Vous incarnez Azusa Takanashi, une jeune femme qui a tout perdu durant l'attaque initiale. Elle va bénéficier d'un programme tout neuf, basé sur la technologie alien, bien plus avancée : le vaisseau YK-IIA. Le nom du projet ? Earthion.
Bon, c'est classique, mais on a l'avantage d'avoir une séquence d'introduction qui pose bien ce qu'est Earthion : un jeu Megadrive qui en met plein la gueule.

L'idée des développeurs était de pousser à fond la console afin de voir ce qu'elle peut cracher après toutes ces années. Et force est de constater qu'elle crache carrément du beau.
Et surtout, Earthion n'est pas qu'une démo technique, bien loin de là. Le jeu sait balancer des effets superbes, mais ne sacrifie jamais la lisibilité de l'action.
Concrètement, il se traduit par un shoot'em up horizontal dans la lignée de ce qui se faisait à l'époque. On pense donc forcément à Thunderforce IV, mais la comparaison s'arrête là.

Certes, on se déplace et on tire pour flinguer tout ce que l'on croise, mais le gameplay est bien plus fin que cela.
On dispose de deux jauges en haut à gauche de l'écran. Les adversaires vaincus laissent tomber des gemmes vertes, qui permettent de monter la jauge de puissance de feu. Lorsque l'on se fait toucher, cette jauge baisse, et on perd donc en puissance.
Lorsque l'on se fait toucher, la jauge de bouclier baisse. Lorsqu'elle est vide, c'est une vie en moins, avec instant respawn.

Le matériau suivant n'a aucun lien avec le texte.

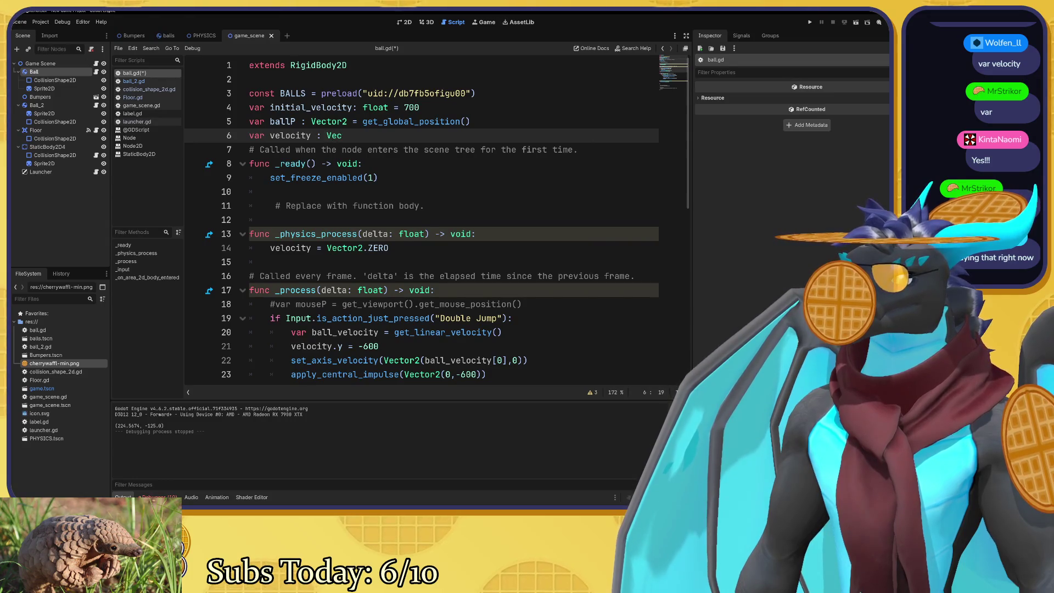
text(tor2)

On trouve également des armes secondaires, que l'on peut équiper dans les slots en haut à droite de l'écran. Si vous avez plusieurs armes secondaires, vous pouvez passer de l'une à l'autre en appuyant sur un bouton.
Les niveaux sont tous très différents, certains étant particulièrement impressionnants. L'aventure propose huit stages, ce qui laisse entrevoir une bonne durée de vie.
Earthion propose quatre modes de difficulté, permettant de le mettre entre toutes les mains. Avec trois continues, jouer n'est pas synonyme de terminer le jeu. Toutefois, à la fin de la partie, le jeu nous affiche un mot de passe.
Ici, il n'est pas question de sauvegarder sa progression, mais de proposer une sorte de New Game+ dans lequel on repart avec nos améliorations acquises. Une façon très maline de donner envie de continuer à jouer.
Tout est fait pour en profiter
Sur consoles modernes, le jeu est émulé. Et de fort belle façon. Le filtre cathodique est un modèle du genre. Par défaut, je le trouve très réussi, si bien que je n'ai pas retouché la configuration graphique initiale. Mais de nombreuses options permettent de le mettre à notre sauce, c'est un modèle du genre.
Le jeu étant développé en 4/3 comme à l'époque, on a des bandes sur le côté que l'on peut également customiser.
Remettons toutefois les choses dans leur contexte. Si un papa ou une maman achète le jeu sur Switch pour le refiler à sa progéniture fan de Pat Patrouille, il y a de fortes chances que le jeu finisse rapidement sur Le Bon Coin. On est sur une console des années 90. Sorti de son contexte, Earthion fait tout de même très rétro.
Un avantage pour nous... mais peut être pas pour tout le monde.